*** Data for the task ***
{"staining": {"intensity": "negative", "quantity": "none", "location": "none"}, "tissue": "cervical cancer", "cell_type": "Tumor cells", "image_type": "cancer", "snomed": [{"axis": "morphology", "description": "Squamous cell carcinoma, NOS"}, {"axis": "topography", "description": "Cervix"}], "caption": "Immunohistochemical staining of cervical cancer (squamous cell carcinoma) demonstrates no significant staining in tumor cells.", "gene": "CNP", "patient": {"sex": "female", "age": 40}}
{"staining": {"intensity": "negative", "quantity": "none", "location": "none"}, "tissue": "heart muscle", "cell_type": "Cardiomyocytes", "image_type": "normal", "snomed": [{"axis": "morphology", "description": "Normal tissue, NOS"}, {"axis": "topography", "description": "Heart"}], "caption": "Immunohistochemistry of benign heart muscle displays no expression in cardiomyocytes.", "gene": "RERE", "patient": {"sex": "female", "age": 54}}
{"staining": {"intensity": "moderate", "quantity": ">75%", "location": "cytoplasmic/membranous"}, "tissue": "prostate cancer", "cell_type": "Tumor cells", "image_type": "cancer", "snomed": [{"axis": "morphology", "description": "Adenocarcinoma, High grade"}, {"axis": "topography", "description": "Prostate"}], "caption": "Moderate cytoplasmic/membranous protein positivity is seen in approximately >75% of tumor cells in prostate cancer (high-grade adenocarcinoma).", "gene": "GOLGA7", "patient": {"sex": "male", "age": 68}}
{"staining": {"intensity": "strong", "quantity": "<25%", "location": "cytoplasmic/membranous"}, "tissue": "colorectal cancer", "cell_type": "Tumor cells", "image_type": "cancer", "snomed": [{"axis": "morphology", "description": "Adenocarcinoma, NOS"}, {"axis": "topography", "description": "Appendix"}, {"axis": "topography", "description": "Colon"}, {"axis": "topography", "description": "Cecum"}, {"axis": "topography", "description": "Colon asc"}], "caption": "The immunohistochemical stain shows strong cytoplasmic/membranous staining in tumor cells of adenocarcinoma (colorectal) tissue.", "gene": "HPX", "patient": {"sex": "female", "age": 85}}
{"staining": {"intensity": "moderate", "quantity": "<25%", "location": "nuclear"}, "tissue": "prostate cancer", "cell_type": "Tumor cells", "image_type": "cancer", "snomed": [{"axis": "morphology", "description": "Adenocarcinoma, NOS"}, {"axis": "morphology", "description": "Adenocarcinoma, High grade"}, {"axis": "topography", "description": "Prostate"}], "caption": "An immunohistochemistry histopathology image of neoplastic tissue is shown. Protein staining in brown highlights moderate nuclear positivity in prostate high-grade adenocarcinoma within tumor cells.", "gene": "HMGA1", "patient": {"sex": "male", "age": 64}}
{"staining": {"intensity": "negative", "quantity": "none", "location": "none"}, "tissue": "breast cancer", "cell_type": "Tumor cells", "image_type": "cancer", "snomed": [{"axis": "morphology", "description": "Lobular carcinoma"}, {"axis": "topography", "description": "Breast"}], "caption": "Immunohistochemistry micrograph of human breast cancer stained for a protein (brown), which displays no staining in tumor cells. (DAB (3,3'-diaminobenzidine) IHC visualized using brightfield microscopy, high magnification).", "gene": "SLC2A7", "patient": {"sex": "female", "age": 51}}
***
About this exercise:
Wherever a line of the data above contains "moderate", copy that line.

Your solution:
{"staining": {"intensity": "moderate", "quantity": ">75%", "location": "cytoplasmic/membranous"}, "tissue": "prostate cancer", "cell_type": "Tumor cells", "image_type": "cancer", "snomed": [{"axis": "morphology", "description": "Adenocarcinoma, High grade"}, {"axis": "topography", "description": "Prostate"}], "caption": "Moderate cytoplasmic/membranous protein positivity is seen in approximately >75% of tumor cells in prostate cancer (high-grade adenocarcinoma).", "gene": "GOLGA7", "patient": {"sex": "male", "age": 68}}
{"staining": {"intensity": "moderate", "quantity": "<25%", "location": "nuclear"}, "tissue": "prostate cancer", "cell_type": "Tumor cells", "image_type": "cancer", "snomed": [{"axis": "morphology", "description": "Adenocarcinoma, NOS"}, {"axis": "morphology", "description": "Adenocarcinoma, High grade"}, {"axis": "topography", "description": "Prostate"}], "caption": "An immunohistochemistry histopathology image of neoplastic tissue is shown. Protein staining in brown highlights moderate nuclear positivity in prostate high-grade adenocarcinoma within tumor cells.", "gene": "HMGA1", "patient": {"sex": "male", "age": 64}}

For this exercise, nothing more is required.